2: Cognitive and other assessments provide helpful baselines and determine capabilities.
This may be as simple as a reflex or eyesight test to confirm someone’s fitness to drive; in more extreme cases, it may mean a neurological test to diagnose dementia. If Mom cannot easily recall that she lives in suburban Boston, for example, that's a clear sign of decline. A geriatric care manager (GCM) can often administer a simple cognitive evaluation in the comfort of the elder’s home, and can be the non-family expert offering recommendations. An expert’s assessment may reduce your concern that you do not see the situation clearly.
Once dementia inhibits reasoning ability, it is no longer appropriate to allow people to make risky choices. Most often that person would have said, when competent, that someone should step in if necessary. You may need to take that step now.
3. Introduce small changes the home care environment after larger events
If someone returns home from a hospital stay, send a caregiver as part of the after-care team and simply keep the person coming. If a home or car repair is required (or can be staged), let that be the time the car finally gave up the ghost or the stove stopped working. Remember that emotional life for Alzheimer's patients is usually still quite vivid.

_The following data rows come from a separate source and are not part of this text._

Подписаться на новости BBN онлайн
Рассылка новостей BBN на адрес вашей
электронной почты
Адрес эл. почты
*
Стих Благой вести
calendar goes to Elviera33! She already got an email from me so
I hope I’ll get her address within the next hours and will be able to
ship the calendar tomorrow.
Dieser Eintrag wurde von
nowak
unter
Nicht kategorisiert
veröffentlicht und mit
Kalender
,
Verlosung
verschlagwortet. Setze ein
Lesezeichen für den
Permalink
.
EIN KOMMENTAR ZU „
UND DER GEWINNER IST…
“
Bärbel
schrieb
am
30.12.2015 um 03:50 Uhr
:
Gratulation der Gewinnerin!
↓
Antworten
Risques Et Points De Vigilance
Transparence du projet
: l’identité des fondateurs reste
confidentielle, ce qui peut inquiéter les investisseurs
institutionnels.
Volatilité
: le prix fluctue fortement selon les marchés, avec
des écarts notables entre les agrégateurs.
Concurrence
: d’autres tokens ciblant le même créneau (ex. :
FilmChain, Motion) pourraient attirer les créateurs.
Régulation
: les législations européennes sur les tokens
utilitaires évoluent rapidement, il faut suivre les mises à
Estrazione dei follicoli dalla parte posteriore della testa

To the maximum extent possible, honor and support a person’s sense of self. To smooth the flow, many experts recommend white lies — “fiblets” — to reduce the friction. If your loved one is unsafe alone and a home caregiver is needed, perhaps she or he can be presented as help for a busy spouse or other family member. If the gas stove has been left on too often, perhaps turning off the gas in the basement and then announcing that, “the stove doesn’t work” can avoid a conflict and keep the person safe without saying something that the person would find humiliating. Deflect, if necessary and possible, requests for repairs by saying things like “I called and they say they can fix it. I’ll talk to them again next week.” Such prevarications would not be appropriate in dealing with a competent person, but your relationship changes as your loved one progresses through dementia.
These fiblets often feel unethical and uncaring, but in the service of keeping someone safe, they are not. A direct statement such as, “We love you but you are unsafe alone because you might wander into traffic” will likely be humiliating or frightening and may be countered by vociferous argument. If the person cannot reason independently, do not try to have a conversation that requires independent reasoning.
5. Relax, do your best, and go easy on yourself.
Nearly all of us hope that in our parents’ last years, they feel well served by our care, and know we have done our best. We want their gratitude and their understanding. The tragedy of dementia is that it sometimes robs families of that experience. If you face such a situation, there are ways to mitigate its impact, but dementia is progressive and irreversible. If someone is unsafe and you await approval to take the action required, you are likely to allow risks to escalate far past the point of prudence. In this difficult passage of life, prepare yourself to act even if your motives will never be appreciated.